Small nations like Israel, Singapore, Hong Kong and several of the Gulf States are ferociously penetrating markets with tech innovations and products. But their leaders have learned little from the history of business. Nation-state building thrives on entrepreneurs building legacy companies, a subject Prof. Vague covers extensively.
Israel’s business parks are dominated by office towers housing American, European and Chinese companies. Israelis do not build the infrastructure for a long-lasting growing nation-state. There are no legacy companies. Israeli politicians take pride in their entrepreneurs selling businesses. A major newspaper and several websites give weekly reports on how much money Israeli businesses sell for in a heated M&A environment. There is no mention of the ensuing job losses and dearth of associated infrastructure. Israel’s largest company is cybersecurity Check Point Software Technologies.
America’s business sector undergirds the nation and is the world’s greatest influencer. US tech stocks are more valuable than the entire European stock market. America might have lost its manufacturing edge to Asia and other low-wage countries, but robotics, innovations in mass production and the vagaries of dictatorial rule in those countries are spurring America to sharpen its competitive edge. The American empire is strong despite adventurous setbacks. Its business sector is the integral engine of growth and leadership. Small nations should look to American business, learn its history and apply the lessons to grow their own nations to sustainability.
Vague’s history book is 320 pages of facts, stories, cartoons of the period, charts and pictures. The book is laced with over 300 pictures and he tells the stories behind them. He includes lots of stories about failed choices and failed leaders. The empire absorbed them all, shook them off and moved on. Small nations don’t have the luxury. The breadth of his scholarship and sourcing of materials offers lessons of great value to political decision-makers and businesspeople. The stories and brief biographies of characters are amusing but readers should learn from the successes and failures.

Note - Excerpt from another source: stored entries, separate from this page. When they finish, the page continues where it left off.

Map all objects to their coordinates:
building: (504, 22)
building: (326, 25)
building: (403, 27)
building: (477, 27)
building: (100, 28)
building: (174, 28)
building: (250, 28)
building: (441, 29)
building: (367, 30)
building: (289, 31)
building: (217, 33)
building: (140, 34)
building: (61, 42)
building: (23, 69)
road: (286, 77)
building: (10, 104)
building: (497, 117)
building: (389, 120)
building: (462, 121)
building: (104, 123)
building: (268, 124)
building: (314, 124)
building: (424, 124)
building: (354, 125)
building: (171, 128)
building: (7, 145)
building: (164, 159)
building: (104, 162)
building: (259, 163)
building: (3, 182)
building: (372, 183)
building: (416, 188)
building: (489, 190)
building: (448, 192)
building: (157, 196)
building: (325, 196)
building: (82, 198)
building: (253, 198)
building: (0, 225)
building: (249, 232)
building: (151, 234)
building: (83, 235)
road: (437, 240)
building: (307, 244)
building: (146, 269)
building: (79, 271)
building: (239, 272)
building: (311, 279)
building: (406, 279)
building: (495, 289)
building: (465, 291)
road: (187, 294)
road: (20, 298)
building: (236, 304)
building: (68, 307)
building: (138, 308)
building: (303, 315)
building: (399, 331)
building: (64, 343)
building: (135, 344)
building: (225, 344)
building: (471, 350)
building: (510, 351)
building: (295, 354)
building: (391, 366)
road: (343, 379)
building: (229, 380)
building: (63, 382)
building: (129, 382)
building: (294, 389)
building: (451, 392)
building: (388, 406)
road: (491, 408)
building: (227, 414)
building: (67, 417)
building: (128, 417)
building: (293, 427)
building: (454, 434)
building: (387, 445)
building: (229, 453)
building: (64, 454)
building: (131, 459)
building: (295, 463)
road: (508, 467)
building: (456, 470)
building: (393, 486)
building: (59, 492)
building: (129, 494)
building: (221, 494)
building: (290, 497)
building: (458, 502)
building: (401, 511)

The author pays short shrift to the ruthless influences of Papism and antisemitism across the business world and their influences on America’s development of all its institutions. An Illustrated Business History should include more information about the contributions of slavery in building the American economy. The slave trade was a wealth-building business. It stretched from Africa to Europe, North America and South America. Slavery and the institutional posterity of racism and sexism (e.g., Jim Crow Laws, red-lining by banks that created America’s slums) it left behind dominate the news today. The push for diversity, equity, inclusion, social change and anti-sexism is led today by business and industry.
The writer manages an investment company and writes for financial companies about business, social, and political issues. He is a free public speaker for community groups and consults on matters of commerce and industry.